Once he was gone I sighed in relief and let myself relax. It hadn't even sunk in that I was finally out of that place. I don't even know if it even ever sunk in that I had been in that place. I was so sore and tired. I could still feel the heavy metal cuffs locked around my wrists, weighing me down and keeping me in place. I knew they weren't actually there, but it felt like they were.

I thought about Dad. His nearly lifeless body lying limp on that bed, covered in blood. I finally had him back and I could lose him again now. The doctors told me he would be fine, but I didn't believe them. How could I? It's not their fault if he dies, just like it's not Dad's fault I got kidnapped. He probably blamed himself. I knew he did. It's how he's always been; he blames himself for everything that happens to me. But I don't care anymore. It happened and now it's over. I just didn't want Dad to die thinking anything was his fault. He's been everything I could ever want in a father. He's as perfect as he can be, just gets hung up on things.

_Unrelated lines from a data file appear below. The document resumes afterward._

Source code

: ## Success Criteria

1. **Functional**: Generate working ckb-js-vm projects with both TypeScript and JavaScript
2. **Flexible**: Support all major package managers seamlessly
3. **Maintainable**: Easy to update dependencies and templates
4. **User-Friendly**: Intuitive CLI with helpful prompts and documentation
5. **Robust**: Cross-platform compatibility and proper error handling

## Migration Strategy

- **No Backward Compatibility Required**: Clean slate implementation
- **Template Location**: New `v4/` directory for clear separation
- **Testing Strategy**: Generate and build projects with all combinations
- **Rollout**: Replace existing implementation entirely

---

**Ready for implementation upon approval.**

I sniffed and realized I was crying again. I curled up in the blanket and Dad's sweatshirt. It was his rainbow thrasher sweatshirt--my favorite one. It was huge on me so I shrunk into it and covered my face. It smelled like Dad and provided the only comfort I had right now. I tried to force myself to stop crying, but it did nothing to stop the tears from falling. I pulled Dad's phone out of the pocket on his sweatshirt and started playing music. Ode To Sleep by TØP started playing and I felt myself begin to fall asleep as I remembered how easy life was before all this happened.